Sabemos que a Independência de Moçambique é relativamente recente, data de 1975, portanto, um passado colonial bastante próximo. Como você observa os efeitos do colonialismo sob a sociedade moçambicana atual e como isto influencia o trabalho da AJUDEMU?

O colonialismo deixou marcas profundas: centralização do poder, marginalização dos saberes locais e fragmentação das comunidades.

Isso se reflete nas desigualdades atuais. A AJUDEMU atua para reconstruir o tecido social com base na identidade cultural, solidariedade e empoderamento comunitário.

Como são operadas as relações com pessoas e instituições estrangeiras junto à AJUDEMU? A AJUDEMU é dotada de mecanismos que previnam que as influências externas – como cultura, religião, idioma, hábitos entre outros – tornem-se instrumentos do chamado soft power frente às populações já vulnerabilizadas?

Mantemos relações internacionais pautadas no respeito mútuo, transparência e valorização da soberania cultural. Adotamos um código de conduta que orienta parceiros estrangeiros a respeitar as tradições locais e evitar imposições culturais.

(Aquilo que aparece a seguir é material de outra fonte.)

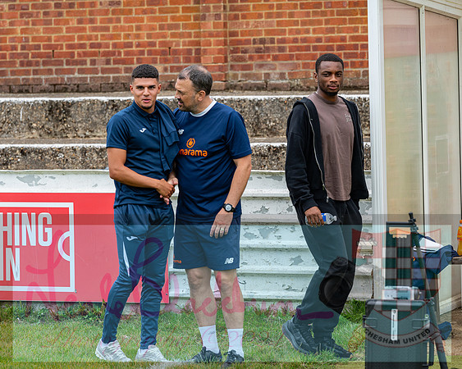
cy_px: 184
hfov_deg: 9.8
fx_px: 2694
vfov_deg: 7.8
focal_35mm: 197
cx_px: 185
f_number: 5
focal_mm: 175
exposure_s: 1/640
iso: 250
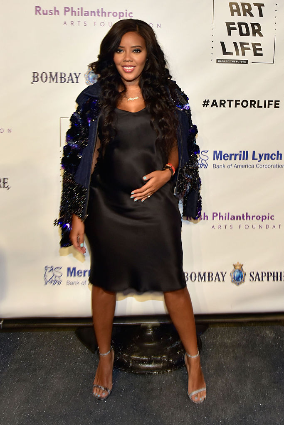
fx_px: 331
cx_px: 142
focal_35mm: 28
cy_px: 212
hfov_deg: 46.4
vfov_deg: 65.5
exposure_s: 1/100
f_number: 7.1
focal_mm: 28
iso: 800
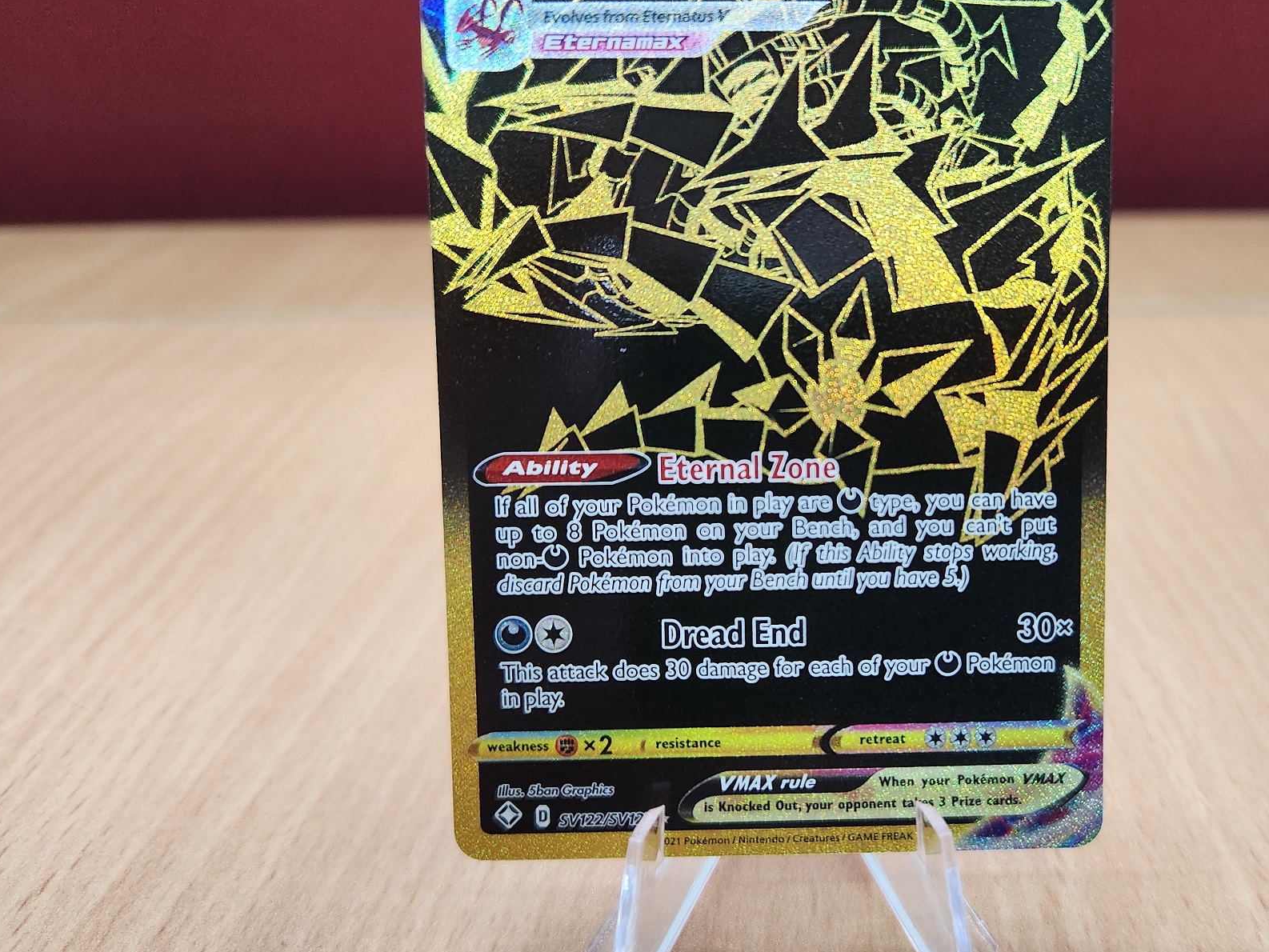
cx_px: 777
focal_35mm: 29
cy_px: 482
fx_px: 1063
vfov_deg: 48.2
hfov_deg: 61.0
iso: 640
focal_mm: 5.4
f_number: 1.8
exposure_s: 1/120
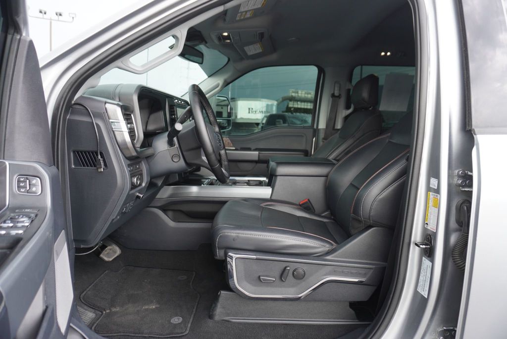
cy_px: 170
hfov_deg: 73.7
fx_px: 338
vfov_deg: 53.2
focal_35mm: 24
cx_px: 254
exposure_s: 1/60
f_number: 4
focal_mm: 16
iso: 160
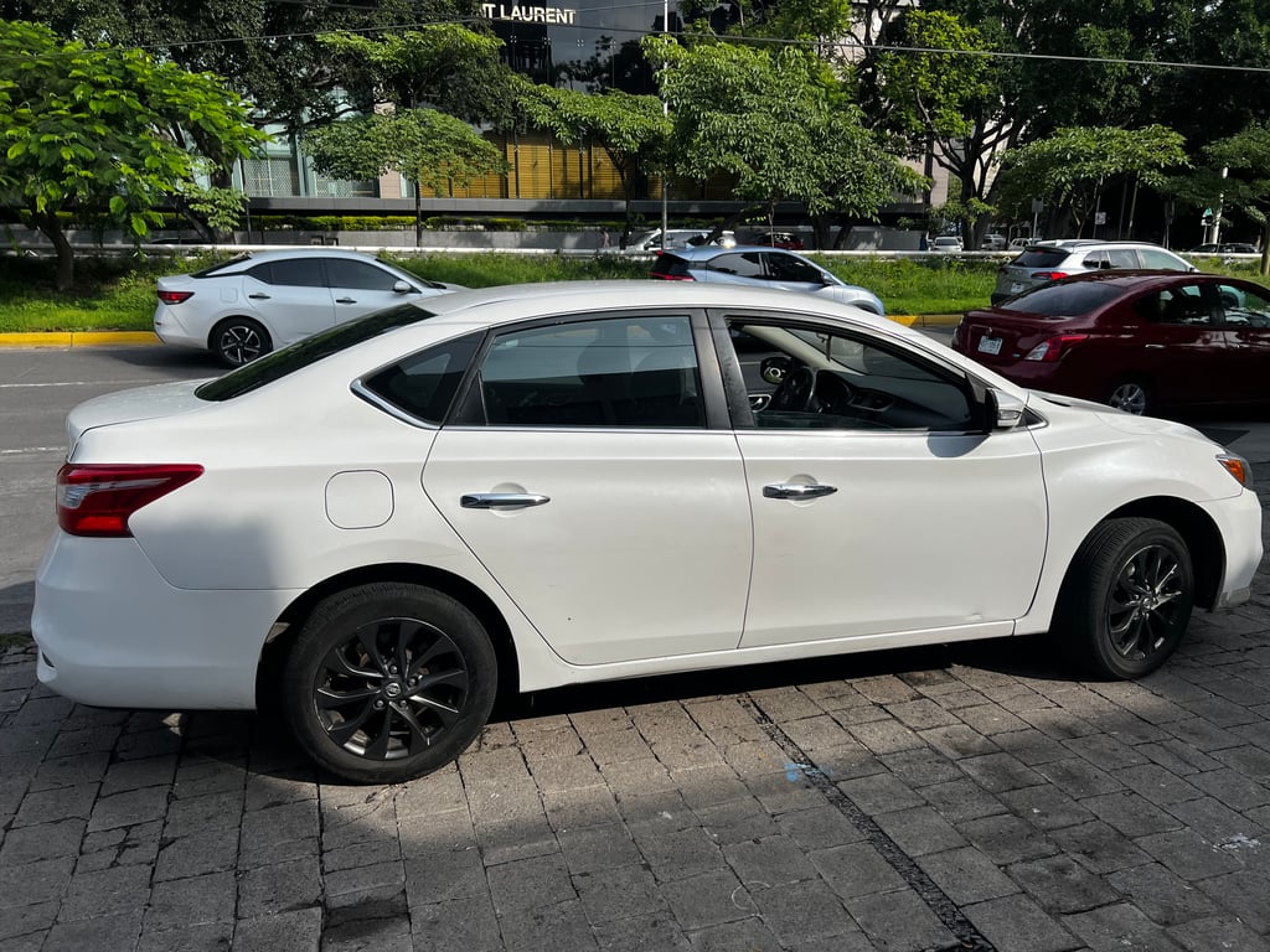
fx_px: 954
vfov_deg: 53.1
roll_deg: +0.1
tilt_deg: -14.6
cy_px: 476
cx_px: 635
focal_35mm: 26
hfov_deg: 67.3
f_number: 1.5
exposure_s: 1/5076
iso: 50
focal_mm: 5.7
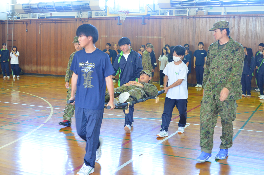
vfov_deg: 28.0
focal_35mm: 48
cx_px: 132
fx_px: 351
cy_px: 88
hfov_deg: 41.2
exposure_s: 1/60
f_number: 4
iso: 1600
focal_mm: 32
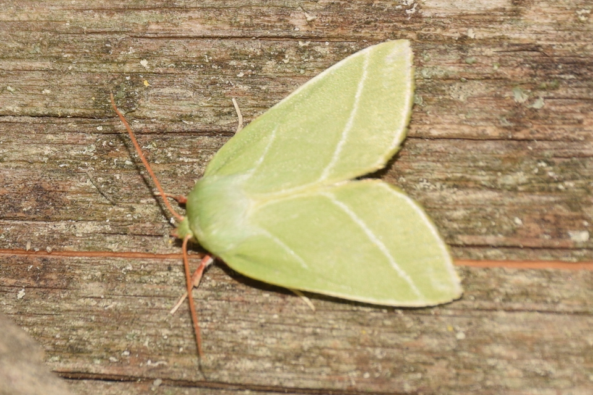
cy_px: 198
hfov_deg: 9.8
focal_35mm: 210
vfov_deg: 6.5
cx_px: 296
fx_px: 3459
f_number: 13
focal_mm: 140
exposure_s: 1/160
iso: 100
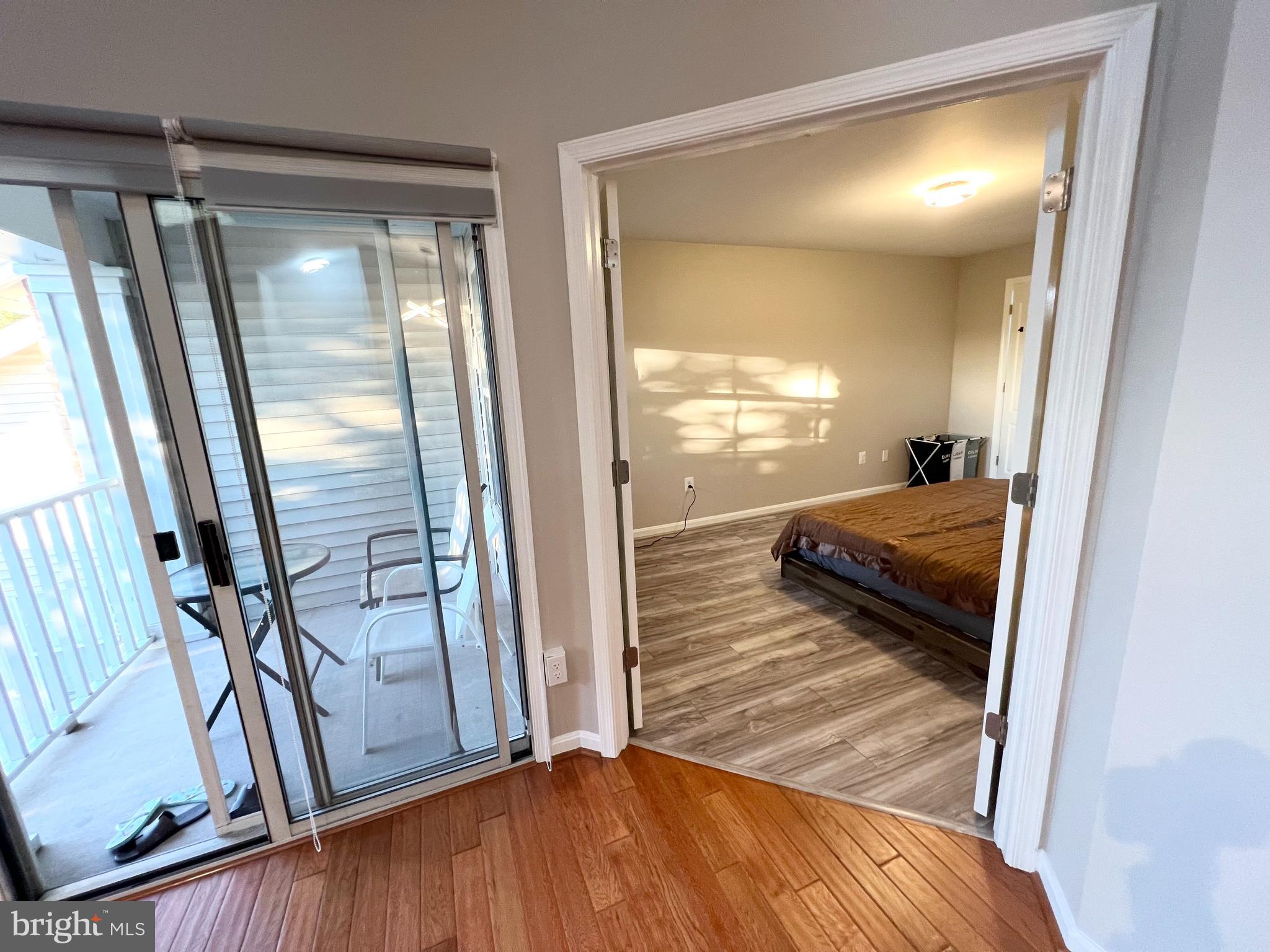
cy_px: 476
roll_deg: +2.7
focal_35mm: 13
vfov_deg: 89.9
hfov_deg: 106.2
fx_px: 477
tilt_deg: -12.2
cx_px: 635
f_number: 1.8
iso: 200
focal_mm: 1.57
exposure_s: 1/60
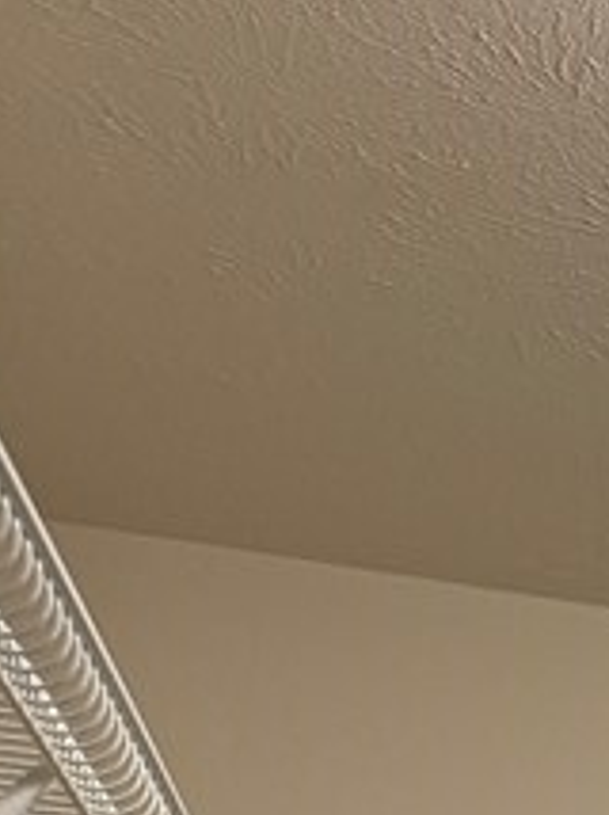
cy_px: 1855
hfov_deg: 11.0
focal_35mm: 115
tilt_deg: -4.1
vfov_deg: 13.4
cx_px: 1427
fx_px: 2703
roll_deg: -2.4
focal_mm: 6.76
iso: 200
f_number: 1.78
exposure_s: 1/60
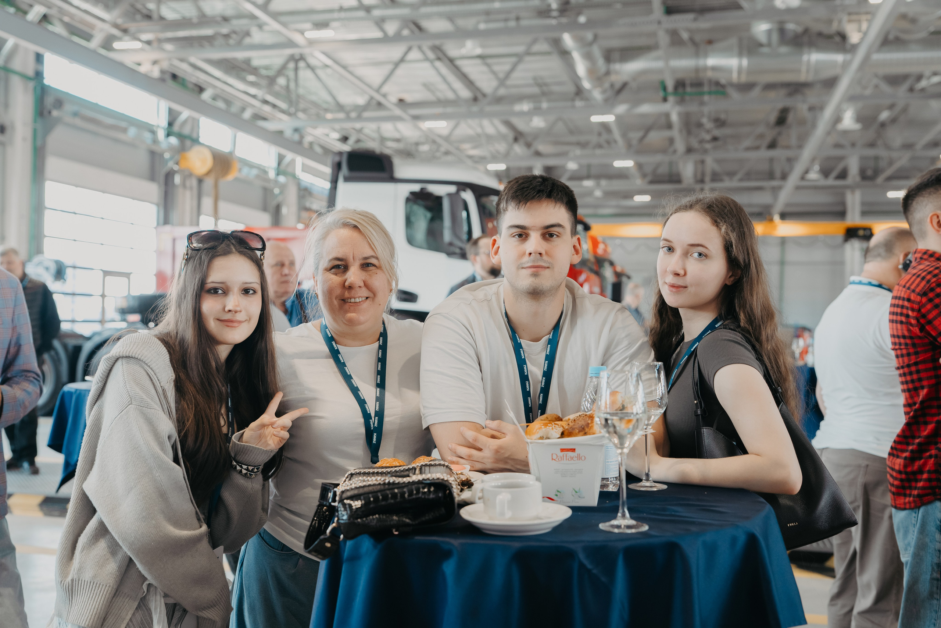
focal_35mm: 35
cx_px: 470
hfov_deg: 54.4
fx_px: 915
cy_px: 314
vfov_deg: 37.9
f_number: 3.2
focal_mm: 35
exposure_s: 1/125
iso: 500
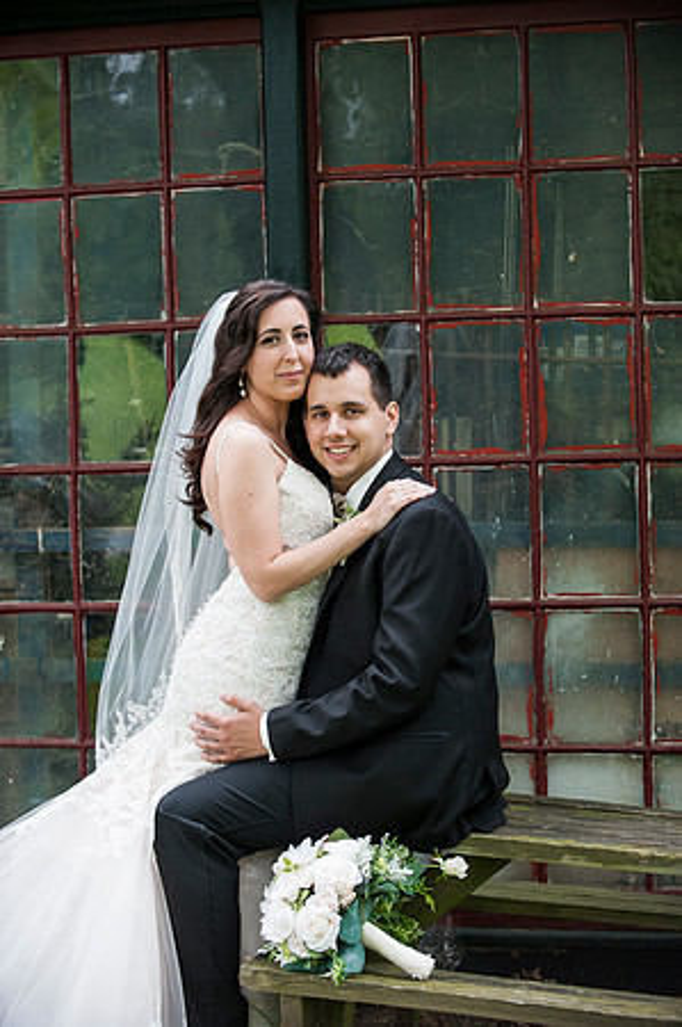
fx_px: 2449
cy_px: 514
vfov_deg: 23.7
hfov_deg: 15.9
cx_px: 341
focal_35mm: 86
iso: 800
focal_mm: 86
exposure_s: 1/1000
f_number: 3.5
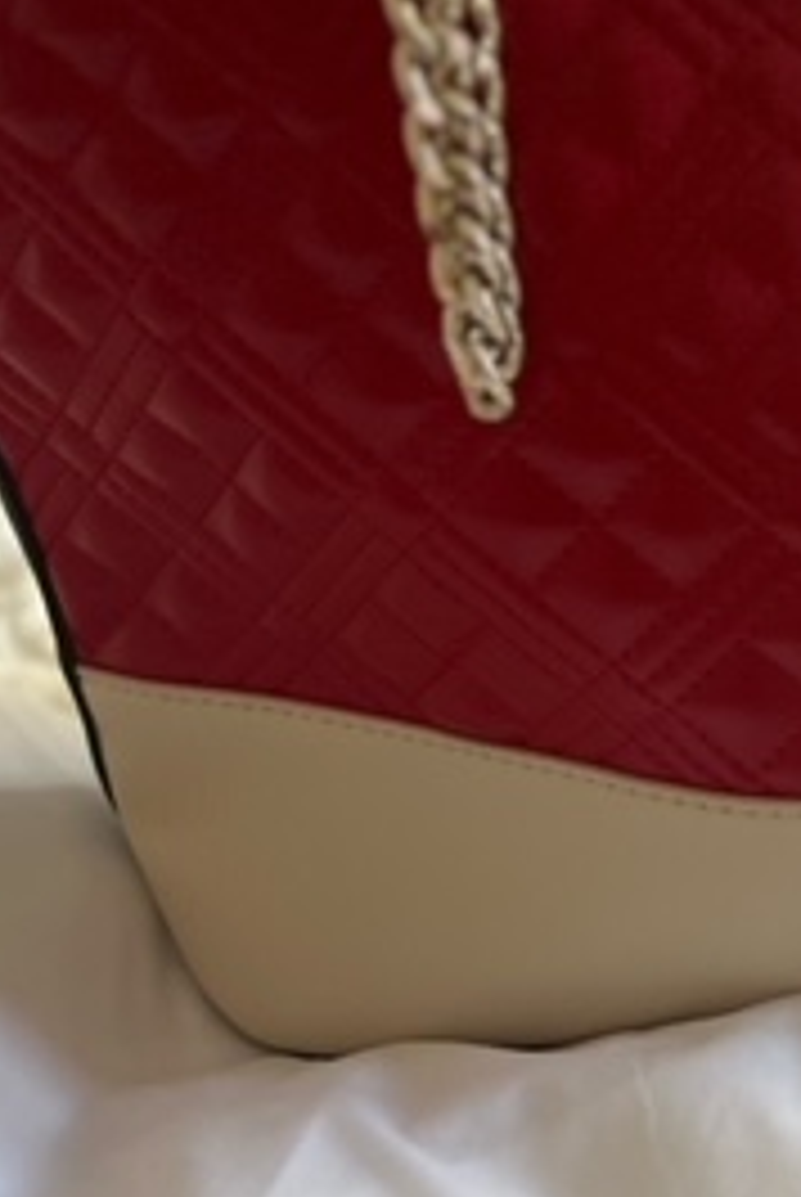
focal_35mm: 65
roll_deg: -0.4
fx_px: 2164
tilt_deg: -27.0
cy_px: 459
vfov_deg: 30.8
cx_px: 1066
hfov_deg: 19.2
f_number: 1.5
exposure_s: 1/84
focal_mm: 5.7
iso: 125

A cultura local é um valor inegociável em todas as nossas ações.

Como nós, brasileiros, incluindo instituições como o próprio Instituto Axé, podemos ser aliados à AJUDEMU nas lutas diárias enfrentadas pela organização?

Os brasileiros podem ser aliados por meio de campanhas de mobilização, intercâmbios culturais e técnicos, apoio a projetos educativos e ao fortalecimento institucional. O Instituto Axé, por exemplo, pode compartilhar metodologias e experiências na promoção da cidadania e da arte-educação. Juntos, podemos construir pontes solidárias entre Moçambique e Brasil.

E, para quem quiser conhecer mais sobre a AJUDEMU, quais os meios de contato? 

Estamos disponíveis pelo e-mail oficial: [email protected]. Também podem acompanhar nossas atividades no canal do YouTube amirassy.tv, no Facebook ajudemu-mocambique e no Instagram @ajudemu. Estamos sempre abertos a parcerias e novas conexões.

Nossa última pergunta é sobre seus gostos pessoais. Deixe indicação de livros, podcasts, filmes, peças… Enfim, dicas culturais!

Sou apaixonado por conteúdos que inspiram transformação social. Recomendo o livro Pedagogia do Oprimido, de Paulo Freire, o podcast “África em Pauta” da DW, o documentário Eu Sou Porque Nós Somos e o filme A Estação das Chuvas. Na literatura moçambicana, indico obras de Mia Couto, Paulina Chiziane, Jessimusse Cacinda e Ungulane Ba Ka Kossa. Na minha área, Direito, gosto de autores como Filomeno Rodrigues, Bogaio Nhancalaza, Arcenio Cuco, Inocêncio Impissa e Jorge Bacelar Gouveia, que ajudam a compreender melhor as raízes e complexidades do nosso país.



Agradecemos muito pela atenção concedida pelo Iassito Kamuendo para esta entrevista.